§ Assigned task 1: Copy all five records that follow the issue report line for line, leaving out the picture markers.

§ Supplied text:
Segment Open
Open mark-druffel opened 4 months ago

mark-druffel commented 4 months ago

Description

Trying to load a parquet w/ polars.EagerPolarsDataset with data catalog results in an error saying no such file or directory :

model_input_table@eagerPolars:
  type: polars.EagerPolarsDataset
  filepath: data/03_primary/model_input_table.parquet/*.parquet
  file_format: parquet

Context

I'm working on a new pipeline, bug is brand new to me. I'm trying to load parquets into my pipeline using polars. I realized lazy polars seems to work fine so this isn't preventing me from doing anything at the moment.

Steps to Reproduce

I reproduced the issue with the kedro starter pipeline in a conda environment.

  1. Create project by running kedro_new --name polars_issue --tools all --example y
  2. kedro run to populate data/.
Segment Closed
§ Assigned task 2:
Answer these questions from the issue report, one per line:
(a) What dataset type is given for model_input_table@eagerPolars?
(b) In what kind of environment was the issue reproduced?
(c) Which command is run to populate data/?

§ Data provided:
Segment Open
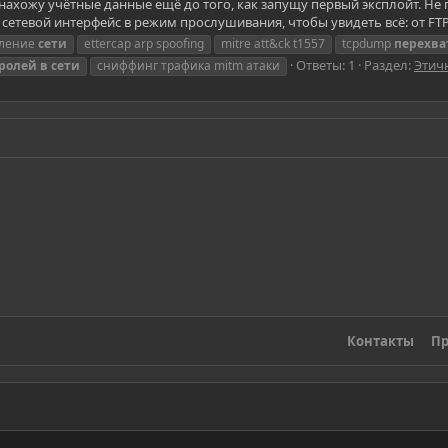
ахожу учётные данные ещё до того, как запущу первый эксплойт. Не п
сетевой интерфейс в режим прослушивания, чтобы увидеть всё: от FT
вление
сети
ettercap arp spoofing
mitre att&ck t1557
tcpdump
перехва
Ответы: 1
Раздел:
Этич
ролей
в
сети
сниффинг трафика mitm атаки
Контакты
Пр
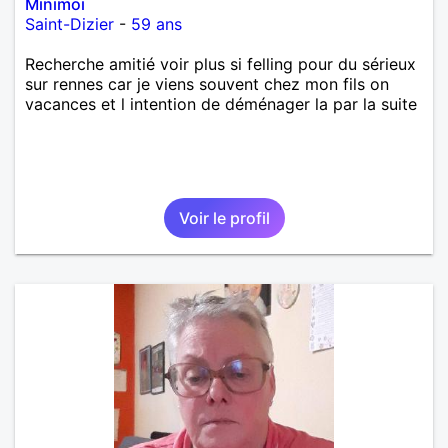
Minimoi
Saint-Dizier
-
59 ans
Recherche amitié voir plus si felling pour du sérieux
sur rennes car je viens souvent chez mon fils on
vacances et l intention de déménager la par la suite
Voir le profil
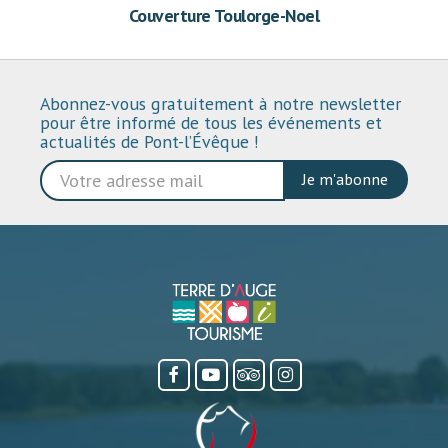
Couverture Toulorge-Noel
Abonnez-vous gratuitement à notre newsletter
pour être informé de tous les événements et
actualités de Pont-l’Évêque !
Je m'abonne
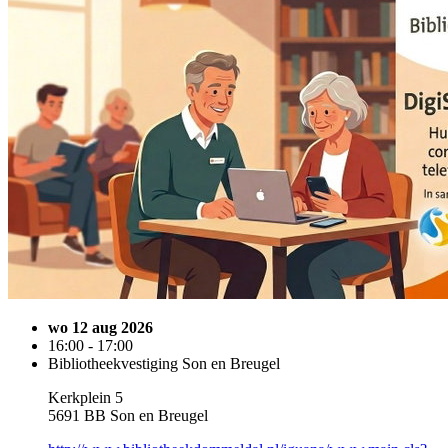
wo 12 aug 2026
16:00 - 17:00
Bibliotheekvestiging Son en Breugel
Kerkplein 5
5691 BB Son en Breugel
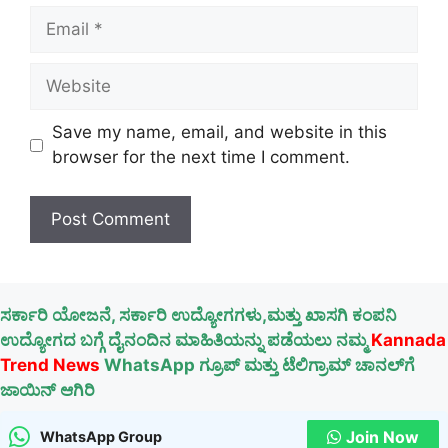
Email
Website
Save my name, email, and website in this
browser for the next time I comment.
ಸರ್ಕಾರಿ ಯೋಜನೆ, ಸರ್ಕಾರಿ ಉದ್ಯೋಗಗಳು,ಮತ್ತು ಖಾಸಗಿ ಕಂಪನಿ
ಉದ್ಯೋಗದ ಬಗ್ಗೆ ದೈನಂದಿನ ಮಾಹಿತಿಯನ್ನು ಪಡೆಯಲು ನಮ್ಮ
Kannada
Trend News
WhatsApp ಗ್ರೂಪ್ ಮತ್ತು ಟೆಲಿಗ್ರಾಮ್ ಚಾನಲ್‌ಗೆ
ಜಾಯಿನ್ ಆಗಿರಿ
Join Now
WhatsApp Group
Segment Closed
§ Answer 1:
ахожу учётные данные ещё до того, как запущу первый эксплойт. Не п
сетевой интерфейс в режим прослушивания, чтобы увидеть всё: от FT
вление
сети
ettercap arp spoofing
mitre att&ck t1557
tcpdump
перехва
Ответы: 1
Раздел:
Этич
ролей
в
сети
сниффинг трафика mitm атаки
Контакты
Пр
Minimoi
Saint-Dizier
-
59 ans
Recherche amitié voir plus si felling pour du sérieux
sur rennes car je viens souvent chez mon fils on
vacances et l intention de déménager la par la suite
Voir le profil
Couverture Toulorge-Noel
Abonnez-vous gratuitement à notre newsletter
pour être informé de tous les événements et
actualités de Pont-l’Évêque !
Je m'abonne
wo 12 aug 2026
16:00 - 17:00
Bibliotheekvestiging Son en Breugel
Kerkplein 5
5691 BB Son en Breugel
Email
Website
Save my name, email, and website in this
browser for the next time I comment.
ಸರ್ಕಾರಿ ಯೋಜನೆ, ಸರ್ಕಾರಿ ಉದ್ಯೋಗಗಳು,ಮತ್ತು ಖಾಸಗಿ ಕಂಪನಿ
ಉದ್ಯೋಗದ ಬಗ್ಗೆ ದೈನಂದಿನ ಮಾಹಿತಿಯನ್ನು ಪಡೆಯಲು ನಮ್ಮ
Kannada
Trend News
WhatsApp ಗ್ರೂಪ್ ಮತ್ತು ಟೆಲಿಗ್ರಾಮ್ ಚಾನಲ್‌ಗೆ
ಜಾಯಿನ್ ಆಗಿರಿ
Join Now
WhatsApp Group

§ Answer 2:
(a) polars.EagerPolarsDataset
(b) A conda environment
(c) kedro run